Make sure they have Mk1 TT dash pod experience, and get a couple of positive customer reviews. If they are cheaper than everyone else, there's probably a reason for that. 
Mac.


----------



## SimonBUK

Indeed, wasn't going to post a link until it was returned and installed in the car, but in case anybody else has used him and want to give feedback -



Cluster Repairs



One of the YouTube guys used him recently and was pleased.
Think the price was £80 - whatever p&p you use is on top of that. Quick turn around too if you want it.


----------



## Hoggy

SimonBUK said:


> Indeed, wasn't going to post a link until it was returned and installed in the car, but in case anybody else has used him and want to give feedback -
> 
> 
> 
> Cluster Repairs
> 
> 
> 
> One of the YouTube guys used him recently and was pleased.
> Think the price was £80 - whatever p&p you use is on top of that. Quick turn around too if you want it.


Hi, Thanks, added them to my list 
Hoggy.


----------



## SimonBUK

SimonBUK said:


> There is a VW garage where I am currently located - so popped in with the part number.
> 
> They want £60.66 ?! WTF ? Seriously 😳😂


Well RPS got back and they want £58 so that must be the going rate for them I guess.


----------



## Hoggy

SimonBUK said:


> Well RPS got back and they want £58 so that must be the going rate for them I guess.


Hi, Yes genuine OEM are not cheap, but they should work first time.
Did you order the Febi from AVS?
Hoggy.


----------



## SimonBUK

Yep, it's sitting in an Amazon locker waiting for me ! Should have it fitted tomorrow afternoon...


----------



## Hoggy

SimonBUK said:


> Yep, it's sitting in an Amazon locker waiting for me ! Should have it fitted tomorrow afternoon...


Hi, Keep me informed how it performs once in use. I have recommended it a few times without any probs.,
Hoggy.


----------



## SimonBUK

Well - so far so good !! Seems to be doing what it should AND gives a read out to the dashboard.

After getting the engine warm I sat with my foot on the throttle for a while, watched the temp rise.
It got to 95 then back to 92, rose again to 96 then down to 91 before rising again. So the thermostat must be working.
Turned the heater on full and the temp dropped even more.

The dash display seems ok and consistant with what the ECU is saying.

I think I may have had a sticking stat in the past unless the original sensor was playing up periodically, so might just change the stat in the future as it could be original.

So it appears the Febi could be a good budget alternative (for a while ?!), the one I bought from PureVue from eBay was not ! (It did give the temperature to the ECU but not the dash). 

I searched on Amazon for the Febi one and got it for 6/7 quid delivered.

Next job is to get my dash pod sent off for repair so I'll report back on that when I get it back.

Thanks for everybody's help 👍😀


----------



## Hoggy

Hi, If the stat is working correctly the coolant temp shouldn't have dropped below 85ish ECU... 90 on dash even with heater on, especially stationary.
Have you been able to check it while moving, as that will prove if the stat is working correctly.
Hoggy.


----------



## rlszer

SimonBUK said:


> Indeed, wasn't going to post a link until it was returned and installed in the car, but in case anybody else has used him and want to give feedback -
> 
> 
> 
> Cluster Repairs
> 
> 
> 
> One of the YouTube guys used him recently and was pleased.
> Think the price was £80 - whatever p&p you use is on top of that. Quick turn around too if you want it.


I've seen a few of Paul's repairs. When he started doing the TT one's, he was the only person who's repair looked original, in colour. I have no idea whether that is the case todayt.


----------



## SimonBUK

Haven't tested it extensively on the move yet no. Only had the chance to drive to the shops and back. The temp did drop below 85 with the heater on so maybe the stat is knackered then.


rlszer said:


> I've seen a few of Paul's repairs. When he started doing the TT one's, he was the only person who's repair looked original, in colour. I have no idea whether that is the case todayt.


Ok cheers - he said that the £80 repair uses a screen which is quite bright and the £95 repair uses a screen which is near to the original as he has seen


----------

▶ [Objective 1]:
Answer these questions about the dash pod forum thread:
(a) How much did RPS ask for the part?
(b) Where did SimonBUK buy the Febi part, and what did it cost delivered?
(c) What kind of screen goes into the £95 cluster repair?
▶ [Objective 2]: From the dash pod forum thread, set down word for word the part from "Well - so far" up to and including "must be working.".
None of the material after this is needed for the tasks.

▶ [Data shown]:
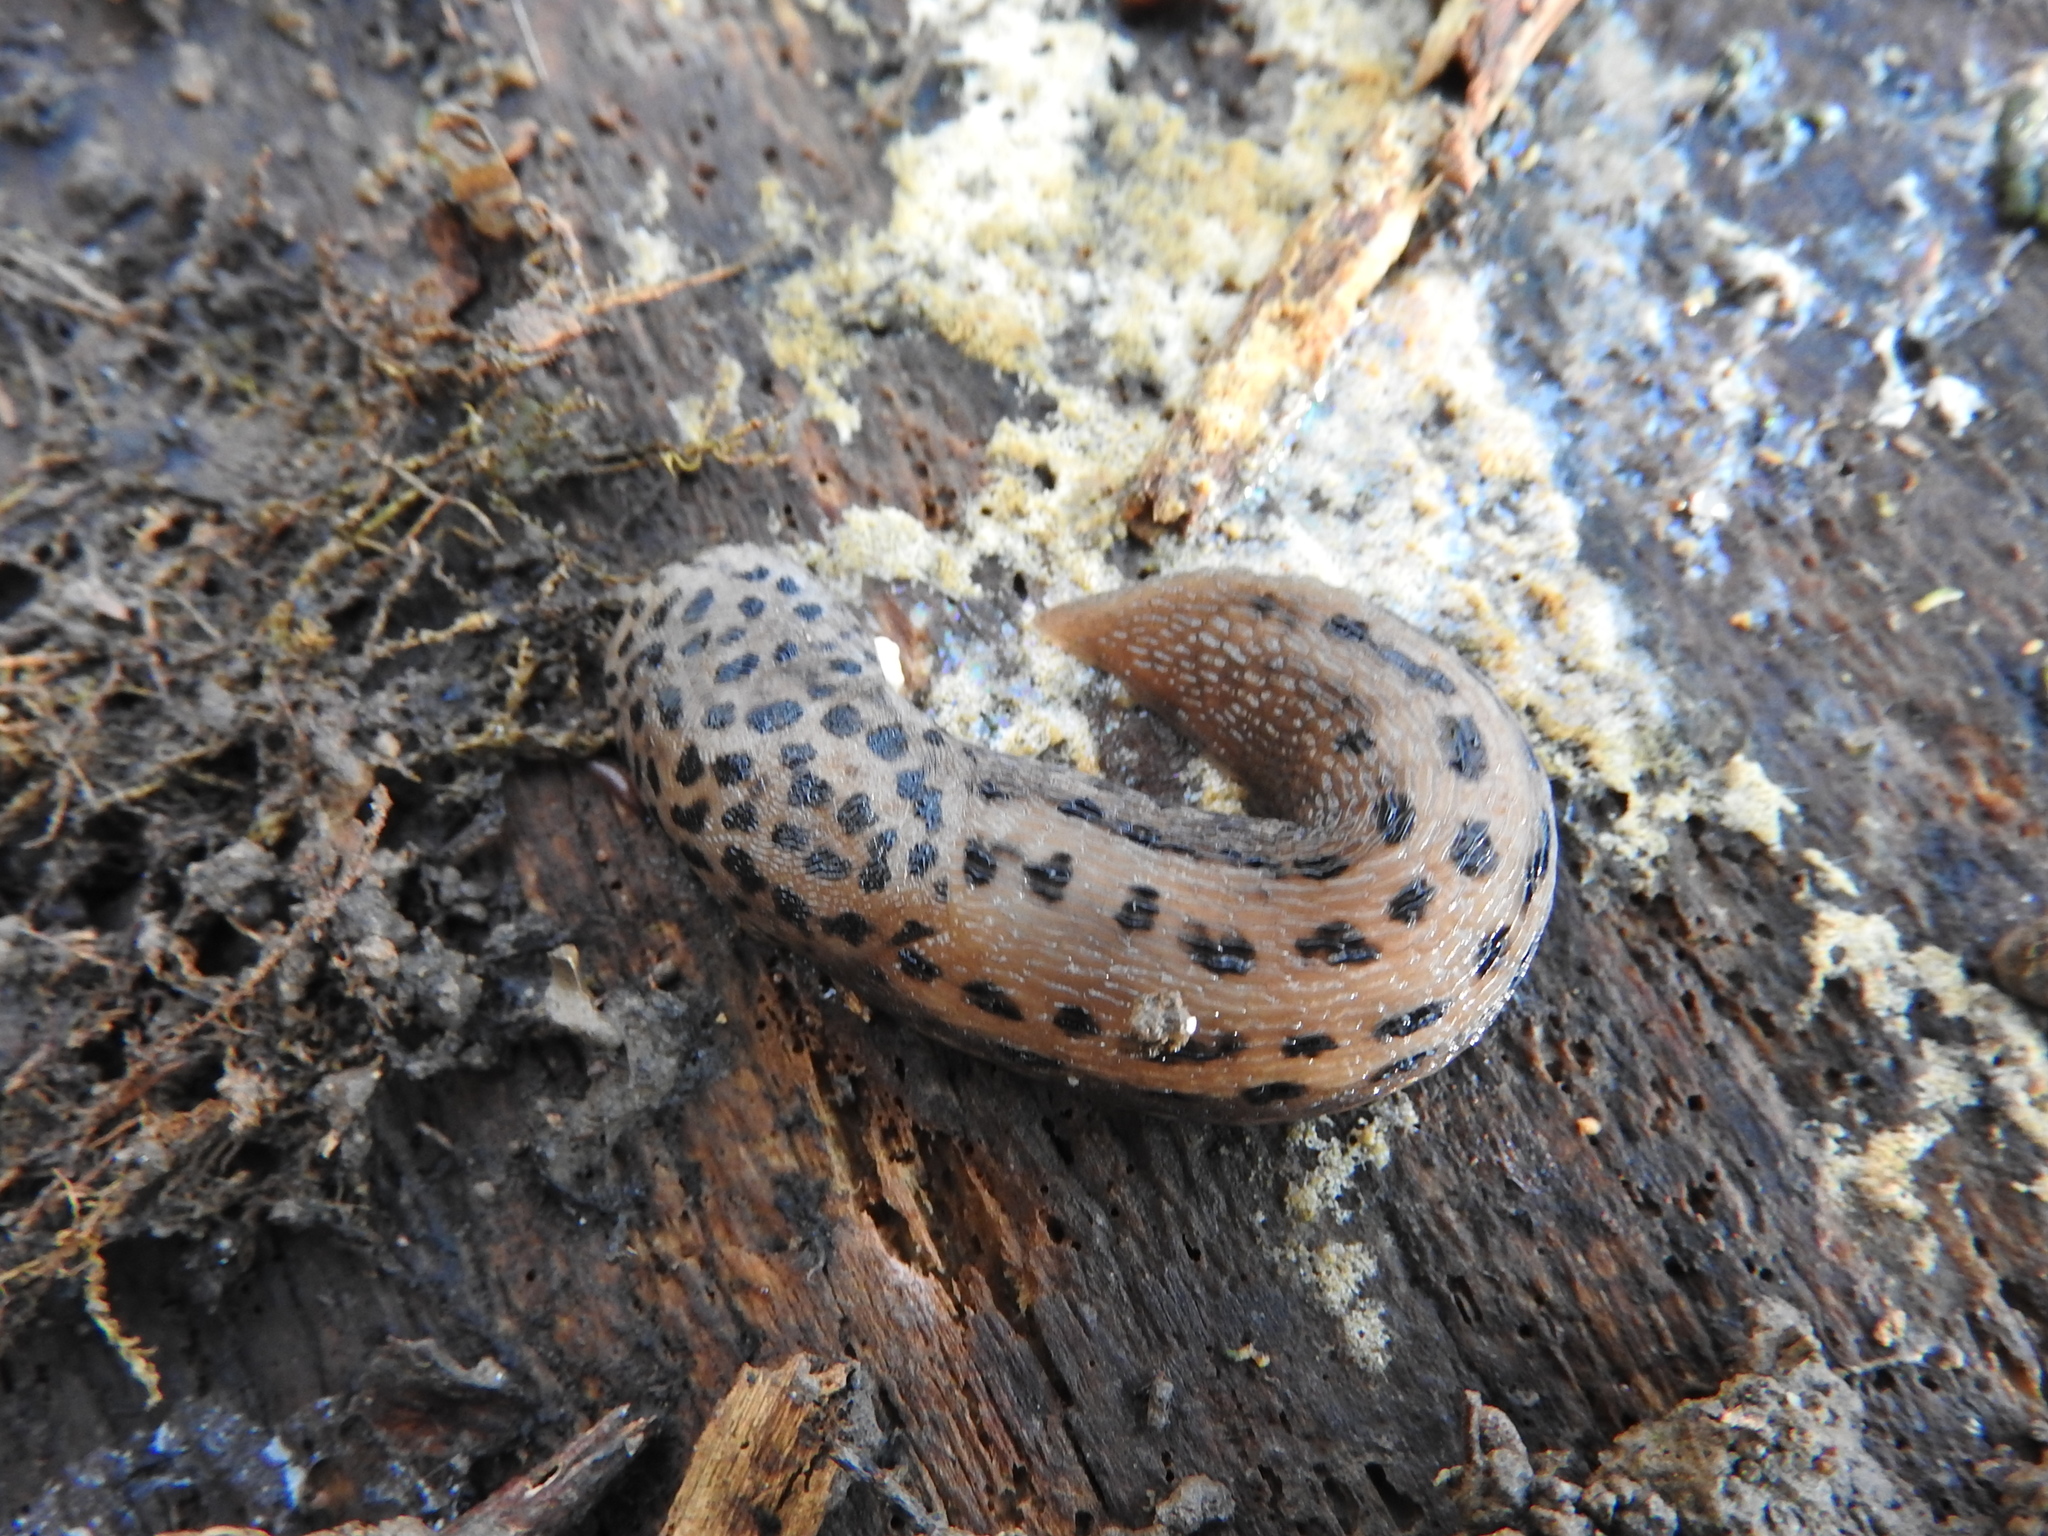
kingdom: Animalia
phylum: Mollusca
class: Gastropoda
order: Stylommatophora
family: Limacidae
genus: Limax
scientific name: Limax maximus
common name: Great grey slug
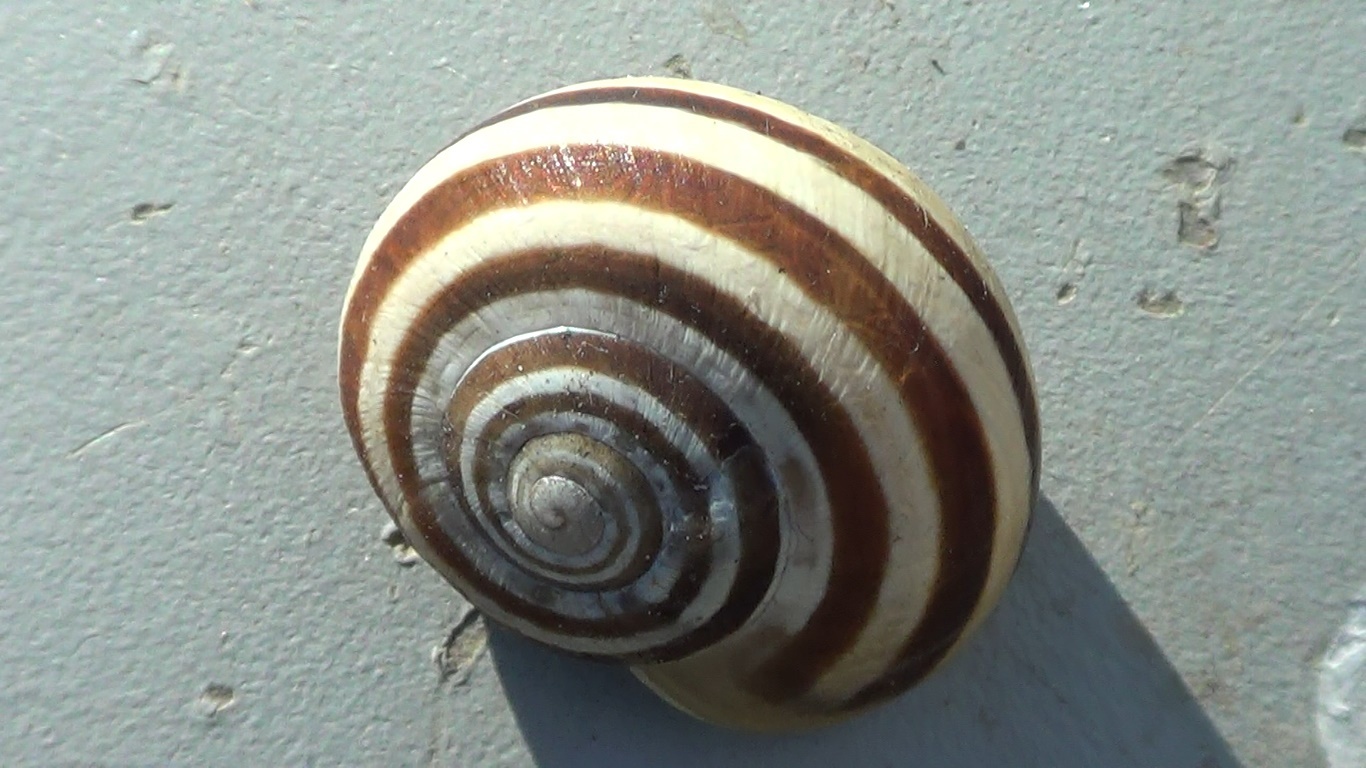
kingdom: Animalia
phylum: Mollusca
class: Gastropoda
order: Stylommatophora
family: Helicidae
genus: Eobania
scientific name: Eobania vermiculata
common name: Chocolateband snail
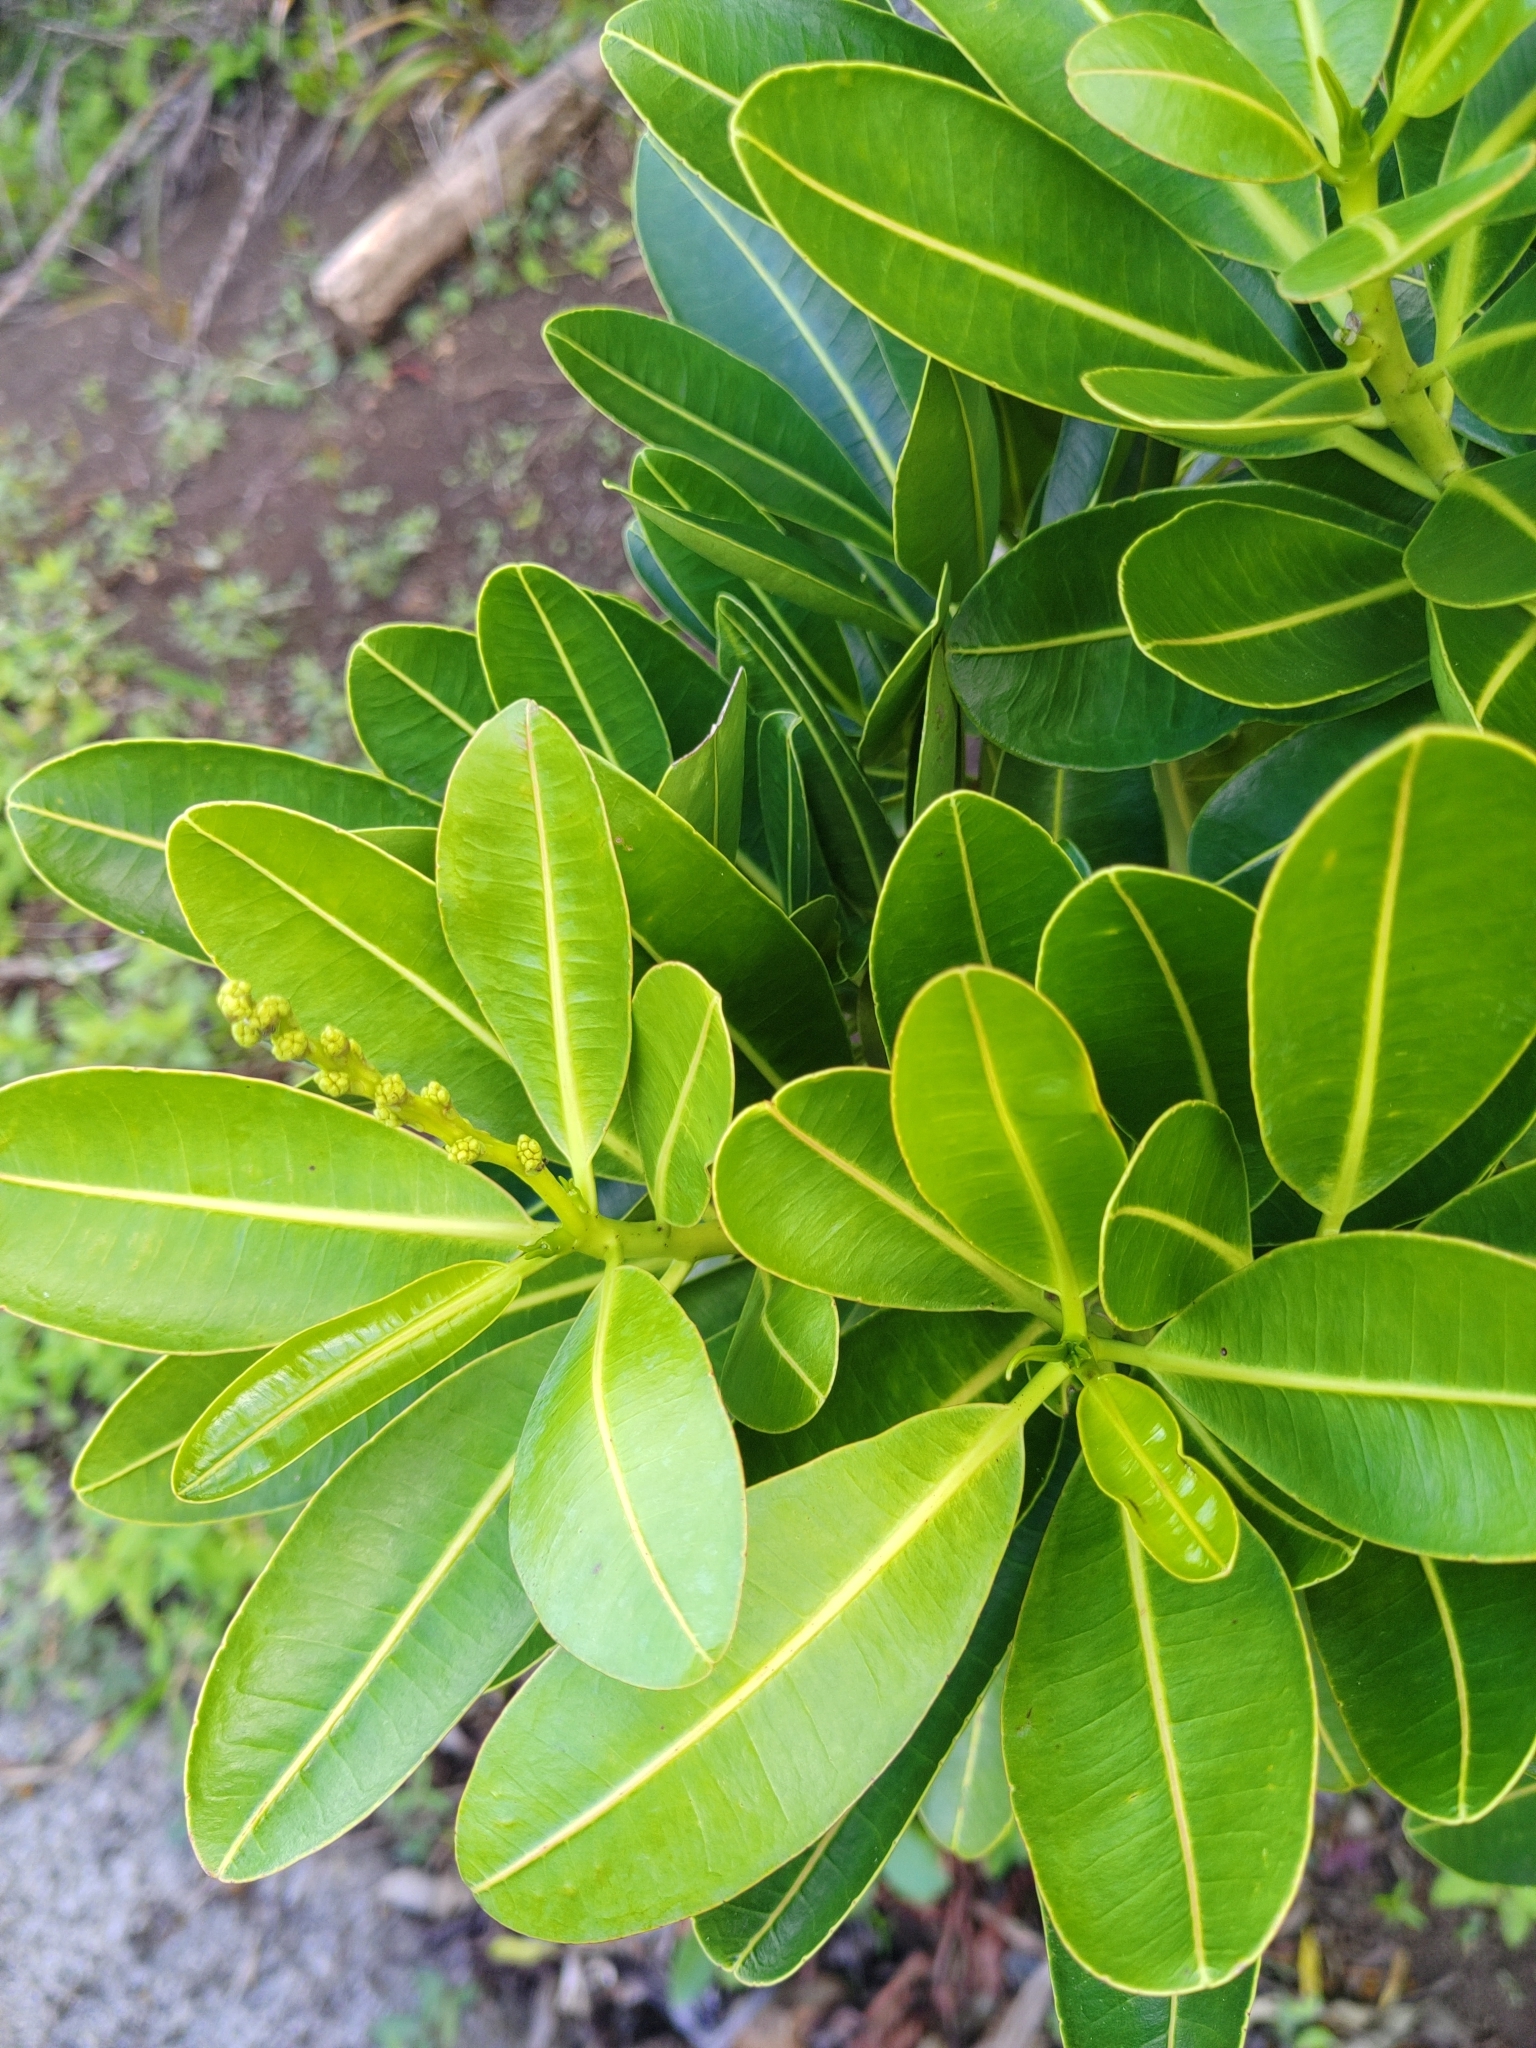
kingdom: Plantae
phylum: Tracheophyta
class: Magnoliopsida
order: Malpighiales
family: Euphorbiaceae
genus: Stillingia
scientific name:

▶ [Task result 1]:
(a) £58.
(b) On Amazon, for 6/7 quid delivered.
(c) A screen as near to the original as he has seen.

▶ [Task result 2]:
Well - so far so good !! Seems to be doing what it should AND gives a read out to the dashboard.

After getting the engine warm I sat with my foot on the throttle for a while, watched the temp rise.
It got to 95 then back to 92, rose again to 96 then down to 91 before rising again. So the thermostat must be working.